WORK REQUEST
Everything from the top of the data below through the line with "Split learning only" should be duplicated exactly, and nothing past it.

SOURCE MATERIAL: Begin

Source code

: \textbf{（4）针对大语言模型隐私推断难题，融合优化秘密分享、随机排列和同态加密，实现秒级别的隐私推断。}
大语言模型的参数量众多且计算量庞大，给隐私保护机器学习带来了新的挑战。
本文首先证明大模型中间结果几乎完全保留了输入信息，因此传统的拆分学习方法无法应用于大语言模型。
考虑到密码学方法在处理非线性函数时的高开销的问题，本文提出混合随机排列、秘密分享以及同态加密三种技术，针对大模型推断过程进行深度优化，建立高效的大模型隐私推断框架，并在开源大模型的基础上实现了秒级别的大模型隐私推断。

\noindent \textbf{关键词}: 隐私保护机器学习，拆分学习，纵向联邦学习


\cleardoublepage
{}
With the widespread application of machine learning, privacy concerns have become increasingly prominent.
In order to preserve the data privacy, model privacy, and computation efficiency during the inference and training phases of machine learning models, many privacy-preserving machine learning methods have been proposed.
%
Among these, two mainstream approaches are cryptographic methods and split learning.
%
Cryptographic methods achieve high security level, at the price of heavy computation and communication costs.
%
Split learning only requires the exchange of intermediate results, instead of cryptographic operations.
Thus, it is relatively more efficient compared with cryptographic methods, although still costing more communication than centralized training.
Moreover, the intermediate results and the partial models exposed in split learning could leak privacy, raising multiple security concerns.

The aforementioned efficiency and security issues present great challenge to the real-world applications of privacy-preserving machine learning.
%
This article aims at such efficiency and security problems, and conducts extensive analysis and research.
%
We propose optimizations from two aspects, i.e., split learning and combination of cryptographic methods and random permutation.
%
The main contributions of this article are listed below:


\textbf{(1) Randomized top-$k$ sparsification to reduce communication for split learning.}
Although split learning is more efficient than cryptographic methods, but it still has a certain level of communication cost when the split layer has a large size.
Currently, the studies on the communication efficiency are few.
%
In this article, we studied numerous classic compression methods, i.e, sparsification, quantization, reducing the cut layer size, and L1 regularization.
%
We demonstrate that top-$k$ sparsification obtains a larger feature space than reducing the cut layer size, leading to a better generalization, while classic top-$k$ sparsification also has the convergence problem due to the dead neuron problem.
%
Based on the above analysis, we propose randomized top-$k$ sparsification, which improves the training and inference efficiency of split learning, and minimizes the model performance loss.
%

SOURCE MATERIAL: End

ANSWER
Source code

: \textbf{（4）针对大语言模型隐私推断难题，融合优化秘密分享、随机排列和同态加密，实现秒级别的隐私推断。}
大语言模型的参数量众多且计算量庞大，给隐私保护机器学习带来了新的挑战。
本文首先证明大模型中间结果几乎完全保留了输入信息，因此传统的拆分学习方法无法应用于大语言模型。
考虑到密码学方法在处理非线性函数时的高开销的问题，本文提出混合随机排列、秘密分享以及同态加密三种技术，针对大模型推断过程进行深度优化，建立高效的大模型隐私推断框架，并在开源大模型的基础上实现了秒级别的大模型隐私推断。

\noindent \textbf{关键词}: 隐私保护机器学习，拆分学习，纵向联邦学习


\cleardoublepage
{}
With the widespread application of machine learning, privacy concerns have become increasingly prominent.
In order to preserve the data privacy, model privacy, and computation efficiency during the inference and training phases of machine learning models, many privacy-preserving machine learning methods have been proposed.
%
Among these, two mainstream approaches are cryptographic methods and split learning.
%
Cryptographic methods achieve high security level, at the price of heavy computation and communication costs.
%
Split learning only requires the exchange of intermediate results, instead of cryptographic operations.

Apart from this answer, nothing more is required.